Il summit di Versailles del 10 marzo scorso ha tuttavia spento gli entusiasmi di chi pensava che l’Ue avrebbe finanziato queste nuove spese militari con dei sostegni diretti agli Stati. Al contrario, scartata l’ipotesi di aiuti diretti delle istituzioni europee all’acquisizione di sistemi d’arma, il tema da allora sembra essere se la Commissione sarà in grado di coprire se non altro i disavanzi dovuti allo shock post-sanzioni che alcuni governi subiranno. L’Italia a questo riguardo sembra, insieme alla Germania, uno dei Paesi più esposti e quindi più bisognosi dell’aiuto di Bruxelles, come sottolineato dallo stesso Presidente del Consiglio. La delusione per l’assenza di un piano UE per l’acquisizione di sistemi d’arma non è l’unico problema in vista per i 27. Appare effettivamente sempre più urgente, come recentemente sottolineato dall’Istituto Affari Internazionali, il coordinamento di una politica comune anche per il previsto aumento delle spese militari nazionali, se non si vuole che questo incremento del budget si risolva nell’acquisizione di armamenti diversi tra loro e poco compatibili, andando a minare uno degli obiettivi dello Stategic Compass.
La bussola strategica e la PSDC a confronto con il conflitto ucraino mostrano quindi diverse crepe, dovute soprattutto alla colpevole trascuratezza con cui il tema Difesa è stato trattato dagli Stati membri prima che fosse troppo tardi. Il panorama non è però interamente negativo. Nell’attuale congiuntura, infatti, sorprende positivamente la rapidità con cui il Consiglio europeo e la Commissione hanno portato gli eterogenei governi UE ad una posizione unita di sostegno all’Ucraina, spingendosi persino alla storica di decisione di inviare armi per la difesa di Kiev attraverso un meccanismo di trasferimenti non semplice. Quest’intraprendenza di Bruxelles, che ben riflette anche il coordinamento tentato e riuscito su vaccini e green pass durante la pandemia, può far sperare che l’Europa non sia più quel “nano politico” di cui si parlava trent’anni fa.

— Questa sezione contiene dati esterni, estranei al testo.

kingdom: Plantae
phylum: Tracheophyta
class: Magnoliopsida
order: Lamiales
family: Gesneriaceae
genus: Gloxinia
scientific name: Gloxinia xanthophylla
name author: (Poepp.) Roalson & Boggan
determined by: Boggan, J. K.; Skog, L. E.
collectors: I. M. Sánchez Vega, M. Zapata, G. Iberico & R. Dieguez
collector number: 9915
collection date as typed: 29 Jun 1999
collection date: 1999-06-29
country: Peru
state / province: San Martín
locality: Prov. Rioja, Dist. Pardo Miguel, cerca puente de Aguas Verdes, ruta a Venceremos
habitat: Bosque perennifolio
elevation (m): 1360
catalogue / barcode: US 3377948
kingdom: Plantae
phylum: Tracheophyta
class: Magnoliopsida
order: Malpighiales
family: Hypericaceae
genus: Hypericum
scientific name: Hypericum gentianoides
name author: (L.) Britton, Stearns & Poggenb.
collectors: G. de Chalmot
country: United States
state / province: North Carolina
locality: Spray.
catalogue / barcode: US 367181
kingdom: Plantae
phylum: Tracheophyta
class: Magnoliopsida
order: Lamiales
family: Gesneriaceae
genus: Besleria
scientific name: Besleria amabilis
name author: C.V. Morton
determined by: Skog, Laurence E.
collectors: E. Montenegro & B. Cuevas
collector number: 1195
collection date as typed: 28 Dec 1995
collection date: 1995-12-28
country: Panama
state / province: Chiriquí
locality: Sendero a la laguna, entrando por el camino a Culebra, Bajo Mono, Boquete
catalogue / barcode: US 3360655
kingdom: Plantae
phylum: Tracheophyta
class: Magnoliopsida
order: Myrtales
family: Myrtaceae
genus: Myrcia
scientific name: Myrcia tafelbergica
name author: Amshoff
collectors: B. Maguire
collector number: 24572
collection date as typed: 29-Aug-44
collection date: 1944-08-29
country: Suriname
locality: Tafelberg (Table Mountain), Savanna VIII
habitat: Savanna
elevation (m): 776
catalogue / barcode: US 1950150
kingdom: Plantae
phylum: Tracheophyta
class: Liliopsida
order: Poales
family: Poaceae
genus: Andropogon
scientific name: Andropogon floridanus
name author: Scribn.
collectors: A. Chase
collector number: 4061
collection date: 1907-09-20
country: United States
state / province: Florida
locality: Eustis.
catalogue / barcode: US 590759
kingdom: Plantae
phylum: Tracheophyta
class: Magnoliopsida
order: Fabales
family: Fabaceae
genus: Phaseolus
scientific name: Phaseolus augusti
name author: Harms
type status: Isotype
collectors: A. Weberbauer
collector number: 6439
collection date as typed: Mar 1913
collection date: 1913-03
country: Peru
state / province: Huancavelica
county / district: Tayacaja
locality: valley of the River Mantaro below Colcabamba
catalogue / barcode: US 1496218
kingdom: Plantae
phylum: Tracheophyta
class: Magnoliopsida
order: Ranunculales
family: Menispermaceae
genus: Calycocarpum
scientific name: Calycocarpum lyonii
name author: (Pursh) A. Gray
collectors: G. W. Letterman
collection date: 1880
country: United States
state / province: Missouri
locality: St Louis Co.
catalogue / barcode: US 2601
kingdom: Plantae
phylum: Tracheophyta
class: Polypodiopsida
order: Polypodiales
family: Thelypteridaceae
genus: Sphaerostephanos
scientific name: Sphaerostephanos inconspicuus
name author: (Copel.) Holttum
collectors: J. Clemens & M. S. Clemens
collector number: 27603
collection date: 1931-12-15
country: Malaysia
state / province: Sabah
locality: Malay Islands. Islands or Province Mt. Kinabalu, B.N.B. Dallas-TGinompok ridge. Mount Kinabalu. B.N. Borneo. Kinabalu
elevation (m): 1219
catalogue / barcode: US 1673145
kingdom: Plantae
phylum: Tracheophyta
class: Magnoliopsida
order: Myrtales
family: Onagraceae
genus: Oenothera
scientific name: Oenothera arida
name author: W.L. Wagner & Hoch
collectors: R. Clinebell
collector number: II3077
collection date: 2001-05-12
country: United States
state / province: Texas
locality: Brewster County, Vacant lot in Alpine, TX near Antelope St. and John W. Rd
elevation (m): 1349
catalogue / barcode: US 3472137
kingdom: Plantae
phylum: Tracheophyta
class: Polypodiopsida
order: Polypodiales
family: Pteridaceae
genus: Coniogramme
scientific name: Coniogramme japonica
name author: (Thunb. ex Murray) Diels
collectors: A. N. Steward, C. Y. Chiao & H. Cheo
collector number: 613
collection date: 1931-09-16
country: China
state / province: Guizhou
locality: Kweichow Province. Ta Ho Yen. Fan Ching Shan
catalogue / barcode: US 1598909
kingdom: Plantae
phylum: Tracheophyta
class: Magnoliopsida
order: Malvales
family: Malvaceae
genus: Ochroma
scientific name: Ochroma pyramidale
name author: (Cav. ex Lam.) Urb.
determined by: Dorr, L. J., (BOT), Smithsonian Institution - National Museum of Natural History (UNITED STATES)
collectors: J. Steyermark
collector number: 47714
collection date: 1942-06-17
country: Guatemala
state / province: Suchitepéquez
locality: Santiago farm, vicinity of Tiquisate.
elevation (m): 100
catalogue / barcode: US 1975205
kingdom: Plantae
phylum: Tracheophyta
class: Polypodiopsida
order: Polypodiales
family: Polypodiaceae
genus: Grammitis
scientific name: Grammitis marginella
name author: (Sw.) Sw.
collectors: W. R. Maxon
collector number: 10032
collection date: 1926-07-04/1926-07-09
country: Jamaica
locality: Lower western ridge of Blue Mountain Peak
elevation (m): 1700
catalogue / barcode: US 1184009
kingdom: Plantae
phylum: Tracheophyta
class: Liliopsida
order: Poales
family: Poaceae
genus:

A questo riguardo, il crescente protagonismo della Commissione e del Consiglio, bilanciato da un ruolo ridotto dell’Alto Rappresentante, è probabilmente destinato a definire gli equilibri politici futuri in vista di una riforma istituzionale dell’UE mirata all’efficienza e alla rapidità decisionale, come da certuni auspicato. In altre parole, ogni riapertura del cantiere europeo e quindi una revisione istituzionale dell’Unione (magari a seguito della Conferenza sul futuro dell’Europa) sarà inevitabilmente influenzata dalla crisi di sicurezza recente e quindi dalle tremende immagini di Bucha. D’ora in avanti, gli europei si chiederanno quale sia il modo migliore per garantire la sicurezza degli Stati membri e del loro vicinato, di modo che si possa sperare di evitare che su ripetano gli orrori ai quali stiamo assistendo e che il nostro continente conosce bene.